"""
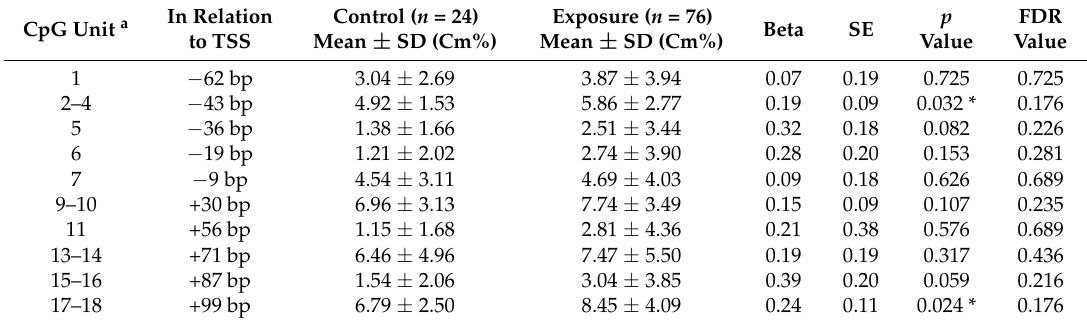
Table 1. Associations between benzene exposure and promoter DNA methylation in ERCC3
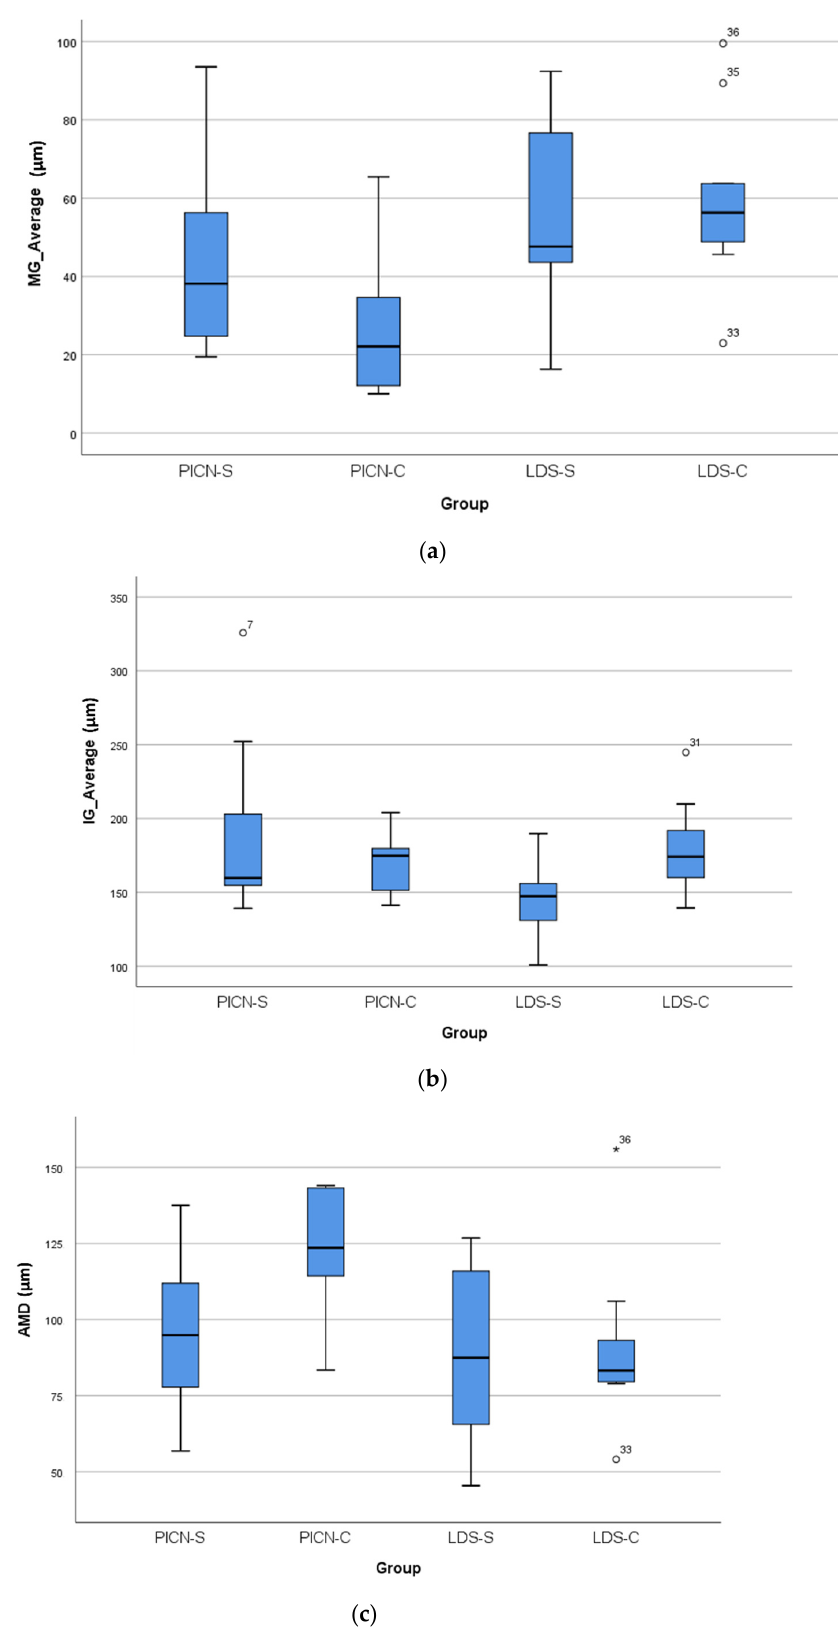
Figure 8. Box plot graphs showing the distribution of minimum, first quartile, median, third quartile, and maximum MG ( a ), IG ( b ), and AMD ( c ) values for each crown material–finish line group. Circles denote outliers with the test sample numbers displayed.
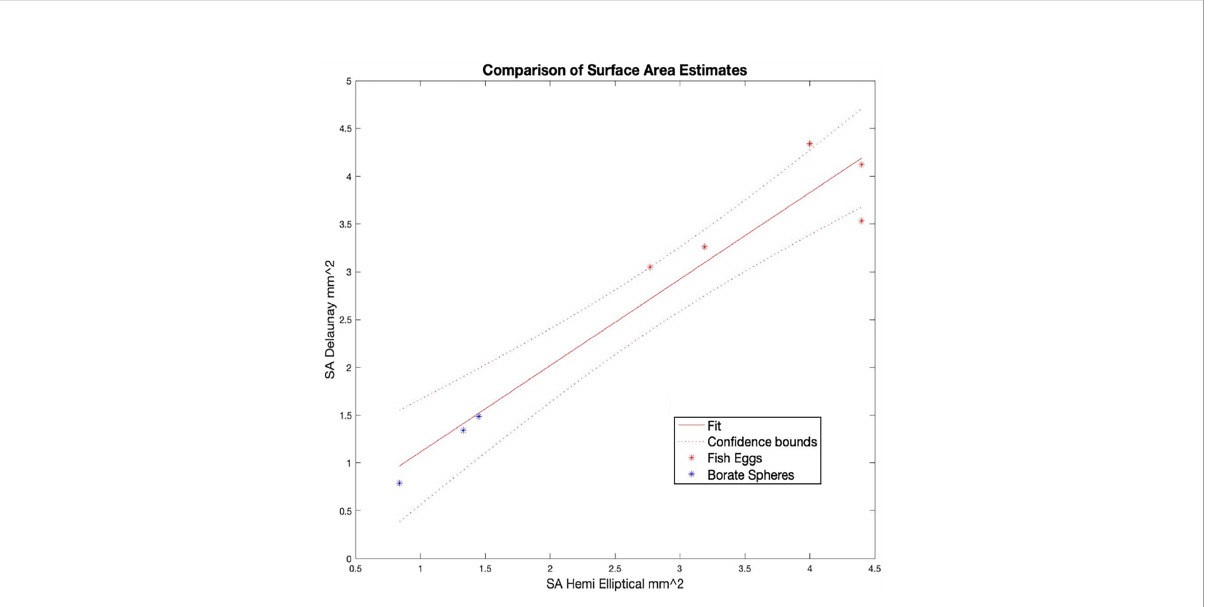
FIGURE 9 Comparison of surface area (SA) estimates for the calibration targets as calculated with two techniques: Delaunay triangulation of the point clouds from OCT scans that approximated the surface and the use of a formula to calculate the surface area of a 3D half ellipsoid given the lengths of the (3) semi-axes in X, Y, and Z. All data are listed in Table 1.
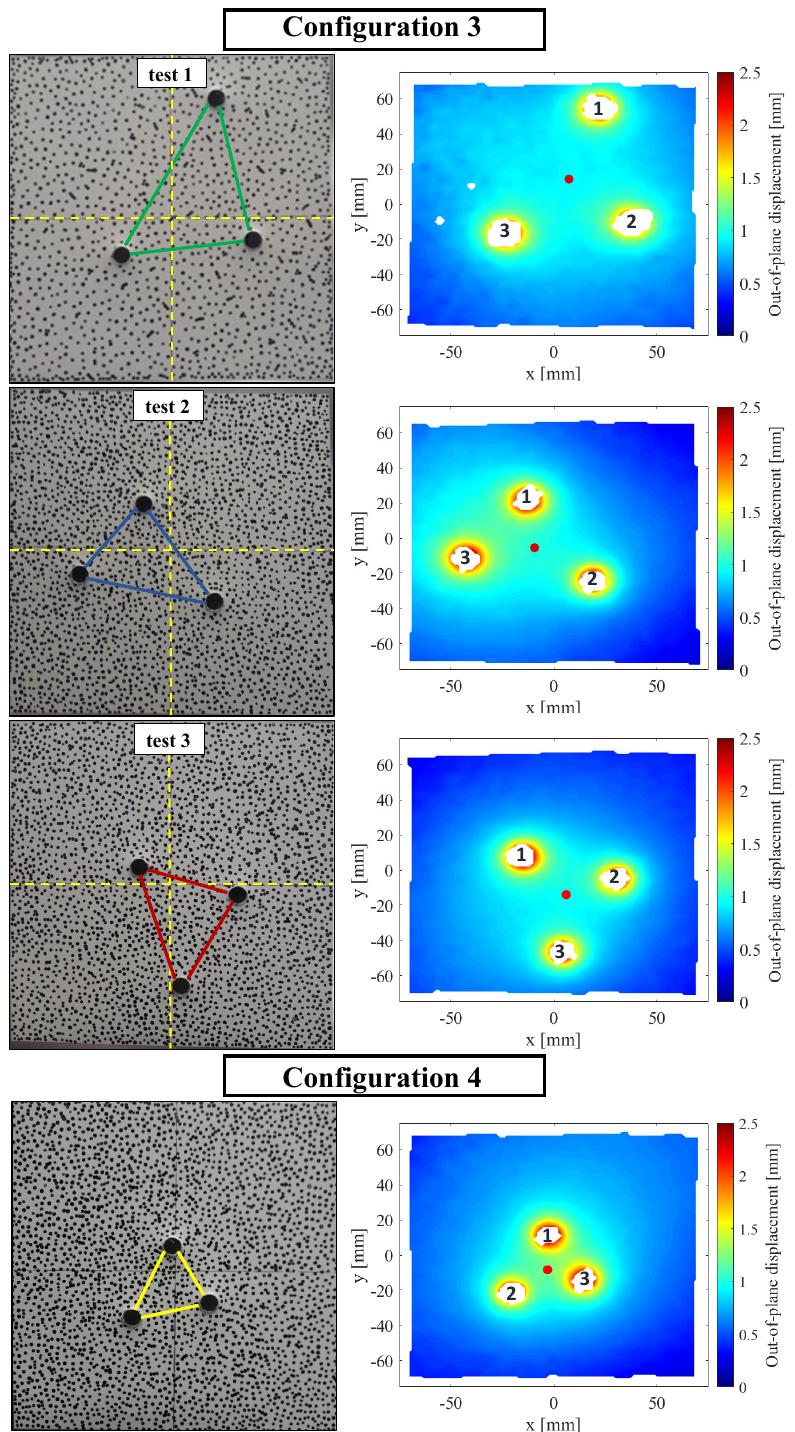
Figure 11. Plane view of the different tests of configurations 3 and 4 after full FSP perforation and their corresponding out-of-plane displacement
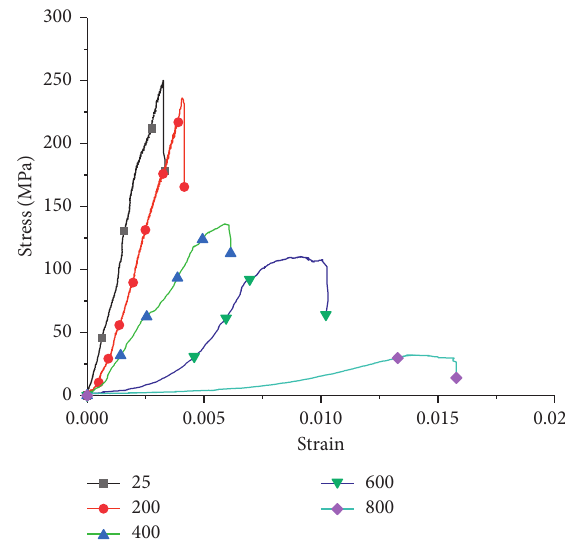
Figure 7: Stress-strain curve of uniaxial compression test (water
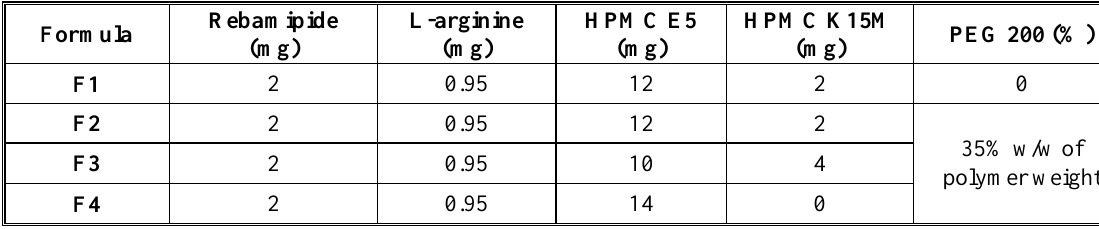
Evaluation of rebamipide ocular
"""
Task:
Give the number of lines in the records where the word "Table" occurs, and add nothing.

Response for this exercise:
2